2. Diet Culture Intensifies

The fitness and diet industry spends millions on spring marketing precisely because they know people feel vulnerable about their bodies. Instagram is flooded with "summer transformation" content, wellness apps offer "beach body" challenges, and gyms promise rapid results. The message is relentless: your body isn't ready for summer, but we can fix it. Companies make money on our own insecurities.


3. Social Expectations Rise

Summer is social season. More invitations, more events, more situations where food is central and bodies are visible. For someone in recovery, each invitation can trigger anxiety: "What will I eat? Will I feel out of control? Will I be judged or stand out?"


4. Routine Shifts

Regular meal times change. Holiday plans and later evenings disrupt the structure that eating disorder recovery often depends on. Unpredictability, even due to fun plans and welcome changes, can destabilise someone working hard to normalise eating patterns. Even those without an Eating Disorders may find the change of routine difficult. 

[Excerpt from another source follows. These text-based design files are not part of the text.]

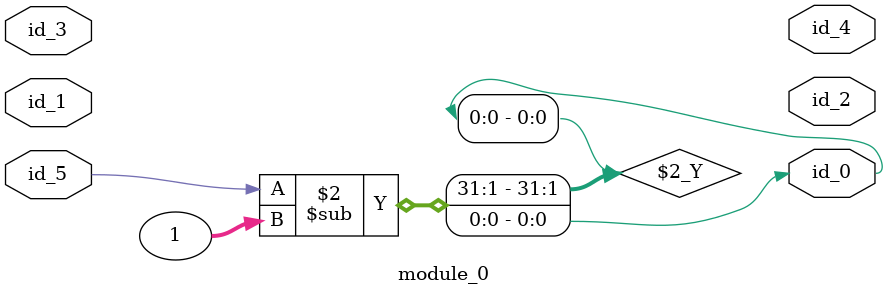
<source format=v>
module module_0 (
    output id_0,
    input  id_1,
    output id_2,
    input  id_3,
    output id_4,
    input  id_5
);
  initial begin
    id_0 = id_5 - 1;
  end
endmodule

</source>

Dr Renate Pantke, who specialises in working therapeutically with those with eating disorders says: "Comparison with others and an intense negative critical perception of one's own body is for too many people sadly a yearlong reality; summer can pose extra challenges and take the negative volume up even higher.  This doesn't have to be a never-ending story. "

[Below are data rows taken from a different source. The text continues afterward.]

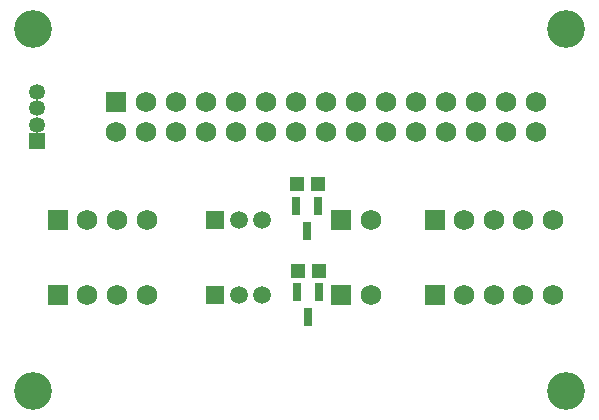
<source format=gbs>
%FSTAX23Y23*%
%MOIN*%
%SFA1B1*%

%IPPOS*%
%ADD34C,0.068900*%
%ADD35R,0.068900X0.068900*%
%ADD36C,0.125980*%
%ADD37C,0.053150*%
%ADD38R,0.053150X0.053150*%
%ADD39C,0.059060*%
%ADD40R,0.059060X0.059060*%
%ADD41R,0.031500X0.062990*%
%ADD42R,0.047240X0.047240*%
%LNpanel-1*%
%LPD*%
G54D34*
X01793Y01082D03*
Y00982D03*
X01693Y01082D03*
Y00982D03*
X01593Y01082D03*
Y00982D03*
X01493Y01082D03*
Y00982D03*
X01393D03*
Y01082D03*
X00993D03*
Y00982D03*
X00893D03*
Y01082D03*
X00493D03*
X00593D03*
X00793D03*
X00693D03*
Y00982D03*
X00793D03*
X00593D03*
X00493D03*
X00393D03*
X01093D03*
Y01082D03*
X01193Y00982D03*
Y01082D03*
X01293Y00982D03*
Y01082D03*
X01244Y00437D03*
X00299D03*
X00397D03*
X00496D03*
X0185D03*
X01751D03*
X01653D03*
X01555D03*
X0185Y00688D03*
X01751D03*
X01653D03*
X01555D03*
X01244D03*
X00299D03*
X00397D03*
X00496D03*
G54D35*
X00393Y01082D03*
X01145Y00437D03*
X002D03*
X01456D03*
Y00688D03*
X01145D03*
X002D03*
G54D36*
X01894Y01325D03*
X00118D03*
Y00118D03*
X01894D03*
G54D37*
X00131Y01116D03*
Y01061D03*
Y01006D03*
G54D38*
X00131Y00951D03*
G54D39*
X00881Y00688D03*
X00803D03*
X00881Y00437D03*
X00803D03*
G54D40*
X00724Y00688D03*
Y00437D03*
G54D41*
X00998Y00448D03*
X01072D03*
X01035Y00366D03*
X00994Y00736D03*
X01068D03*
X01031Y00653D03*
G54D42*
X01066Y00807D03*
X00996D03*
X0107Y00519D03*
X01D03*
M02*
</source>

Here's what matters for recovery: Can you eat when hungry? Can you stop when satisfied? Can you enjoy food without shame? Can you exist in a social setting without obsessing about your body or the calories in front of you? None of these are about how you look in a swimsuit.

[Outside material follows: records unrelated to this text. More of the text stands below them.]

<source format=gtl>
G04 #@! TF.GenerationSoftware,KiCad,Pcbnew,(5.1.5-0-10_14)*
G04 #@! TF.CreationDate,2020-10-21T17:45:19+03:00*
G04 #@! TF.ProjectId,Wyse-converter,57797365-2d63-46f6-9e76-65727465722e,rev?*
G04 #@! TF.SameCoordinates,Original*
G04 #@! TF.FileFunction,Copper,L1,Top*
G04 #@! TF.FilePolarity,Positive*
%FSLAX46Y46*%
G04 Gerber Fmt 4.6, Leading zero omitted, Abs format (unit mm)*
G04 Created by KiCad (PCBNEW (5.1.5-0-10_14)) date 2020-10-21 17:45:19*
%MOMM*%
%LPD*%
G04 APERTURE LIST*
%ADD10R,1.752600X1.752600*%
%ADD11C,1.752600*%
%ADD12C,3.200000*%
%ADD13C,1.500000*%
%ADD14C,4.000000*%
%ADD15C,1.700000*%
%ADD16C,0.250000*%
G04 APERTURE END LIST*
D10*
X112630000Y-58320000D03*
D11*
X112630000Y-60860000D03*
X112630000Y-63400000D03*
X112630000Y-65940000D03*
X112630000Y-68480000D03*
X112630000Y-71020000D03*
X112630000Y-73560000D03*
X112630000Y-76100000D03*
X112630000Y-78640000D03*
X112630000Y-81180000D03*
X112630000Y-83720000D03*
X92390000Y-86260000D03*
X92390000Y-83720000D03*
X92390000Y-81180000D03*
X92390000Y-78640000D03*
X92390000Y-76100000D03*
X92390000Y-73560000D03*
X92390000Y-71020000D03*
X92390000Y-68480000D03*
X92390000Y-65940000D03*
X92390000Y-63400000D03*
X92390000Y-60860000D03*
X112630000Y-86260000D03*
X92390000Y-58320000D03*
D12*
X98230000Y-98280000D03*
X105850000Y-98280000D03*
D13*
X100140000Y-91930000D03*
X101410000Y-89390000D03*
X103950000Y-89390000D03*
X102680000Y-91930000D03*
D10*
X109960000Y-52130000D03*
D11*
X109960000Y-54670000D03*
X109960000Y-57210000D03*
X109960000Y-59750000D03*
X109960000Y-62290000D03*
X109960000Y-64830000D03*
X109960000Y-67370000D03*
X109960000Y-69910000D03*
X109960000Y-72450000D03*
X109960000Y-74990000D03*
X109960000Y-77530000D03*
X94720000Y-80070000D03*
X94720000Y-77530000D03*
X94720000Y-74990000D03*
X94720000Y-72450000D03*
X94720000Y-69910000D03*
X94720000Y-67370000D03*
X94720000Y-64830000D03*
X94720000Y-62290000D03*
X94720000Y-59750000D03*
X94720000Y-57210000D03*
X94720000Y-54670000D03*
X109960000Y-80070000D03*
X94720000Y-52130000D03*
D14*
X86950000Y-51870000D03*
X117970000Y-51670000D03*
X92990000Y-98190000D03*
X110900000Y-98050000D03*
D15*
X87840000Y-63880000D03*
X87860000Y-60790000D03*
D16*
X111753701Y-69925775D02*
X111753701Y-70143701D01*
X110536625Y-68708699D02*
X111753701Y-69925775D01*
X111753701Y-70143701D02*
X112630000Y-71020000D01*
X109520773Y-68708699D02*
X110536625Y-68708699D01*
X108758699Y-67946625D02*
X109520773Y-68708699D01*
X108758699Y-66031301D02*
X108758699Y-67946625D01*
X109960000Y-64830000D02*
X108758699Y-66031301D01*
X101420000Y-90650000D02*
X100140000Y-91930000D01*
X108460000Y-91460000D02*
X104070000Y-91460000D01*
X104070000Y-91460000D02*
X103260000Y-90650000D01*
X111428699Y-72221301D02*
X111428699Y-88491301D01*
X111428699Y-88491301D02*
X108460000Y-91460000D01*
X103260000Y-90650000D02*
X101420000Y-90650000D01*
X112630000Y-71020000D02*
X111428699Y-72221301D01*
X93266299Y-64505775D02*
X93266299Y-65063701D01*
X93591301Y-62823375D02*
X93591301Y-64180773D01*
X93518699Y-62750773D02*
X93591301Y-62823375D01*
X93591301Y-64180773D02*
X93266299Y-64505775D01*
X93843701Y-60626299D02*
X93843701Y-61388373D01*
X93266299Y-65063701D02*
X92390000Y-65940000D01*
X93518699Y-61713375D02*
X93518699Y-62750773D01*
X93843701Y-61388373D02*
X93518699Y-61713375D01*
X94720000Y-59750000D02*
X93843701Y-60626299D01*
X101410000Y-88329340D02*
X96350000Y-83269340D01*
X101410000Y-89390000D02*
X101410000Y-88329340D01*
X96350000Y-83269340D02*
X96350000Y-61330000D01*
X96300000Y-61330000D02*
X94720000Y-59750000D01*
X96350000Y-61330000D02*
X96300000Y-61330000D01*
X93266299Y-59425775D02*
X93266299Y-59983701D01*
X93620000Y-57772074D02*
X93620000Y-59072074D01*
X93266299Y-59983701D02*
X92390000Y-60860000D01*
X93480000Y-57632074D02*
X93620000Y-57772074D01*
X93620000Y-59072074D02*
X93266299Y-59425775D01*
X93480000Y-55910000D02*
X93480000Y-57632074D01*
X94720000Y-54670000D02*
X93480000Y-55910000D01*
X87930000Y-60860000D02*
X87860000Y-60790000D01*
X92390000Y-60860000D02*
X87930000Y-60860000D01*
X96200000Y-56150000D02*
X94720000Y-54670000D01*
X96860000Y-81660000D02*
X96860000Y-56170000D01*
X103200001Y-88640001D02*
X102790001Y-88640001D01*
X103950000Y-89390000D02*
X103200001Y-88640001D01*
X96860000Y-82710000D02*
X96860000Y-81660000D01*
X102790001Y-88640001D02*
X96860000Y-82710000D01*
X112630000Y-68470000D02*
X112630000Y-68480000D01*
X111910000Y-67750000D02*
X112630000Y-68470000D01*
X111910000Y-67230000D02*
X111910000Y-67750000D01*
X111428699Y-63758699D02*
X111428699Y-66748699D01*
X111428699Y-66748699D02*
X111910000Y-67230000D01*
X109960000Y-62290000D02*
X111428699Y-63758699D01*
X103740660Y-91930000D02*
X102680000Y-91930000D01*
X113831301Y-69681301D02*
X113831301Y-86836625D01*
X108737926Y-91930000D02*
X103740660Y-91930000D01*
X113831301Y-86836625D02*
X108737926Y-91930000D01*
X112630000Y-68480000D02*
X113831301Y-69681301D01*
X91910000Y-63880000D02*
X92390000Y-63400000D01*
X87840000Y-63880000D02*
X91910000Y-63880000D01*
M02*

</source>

Recovery is about internal freedom, not external appearance. It's about building a life where your worth isn't tied to your body size or eating habits, and where your body isn't the constant subject of judgment, especially your own.


The summer body narrative actively works against this. It says: your body is a problem. Your body is unfinished. Your body needs fixing. Your worth is contingent on how it looks, and you need to be doing something about that.


If You're Struggling This Spring or Summer


The cultural pressure to transform your body doesn't disappear . 


Here are some practical grounding strategies:


Set Boundaries Around Diet Culture Content


Mute or unfollow accounts that promote diet culture, "fitness transformations," or body criticism. This isn't censorship or weakness; it's self-protection. You wouldn't spend time with people who constantly criticized you, so feel free to remove them, or even temporarily mute them, from your online feed.


Plan Your Response to Difficult Situations


If you know a summer event will be triggering; maybe a beach holiday with critical relatives, or a gym-obsessed friend group, plan what you'll say and do beforehand. What's your exit strategy? What's your grounding technique? Who can you contact if you feel yourself slipping? 


You're Allowed to Take Up Space This Summer


Your body is allowed to be the size and shape it is. You're allowed to wear what you want. You're allowed to eat without guilt. You're allowed to exist in summer without spending the season criticizing yourself or trying to transform.


If the only way you can imagine enjoying summer is by restricting, exercising obsessively, or shrinking yourself, that's a sign that you need extra support, and we recommend you contact your GP or a Therapist or Clinical Psychologist who specialises in helping people with problem eating, eating disorders or body image issues.


Dr Pantke comments "As a society it would be so helpful if we all became more aware of and challenge the messages we give to each other about how we 'should' be".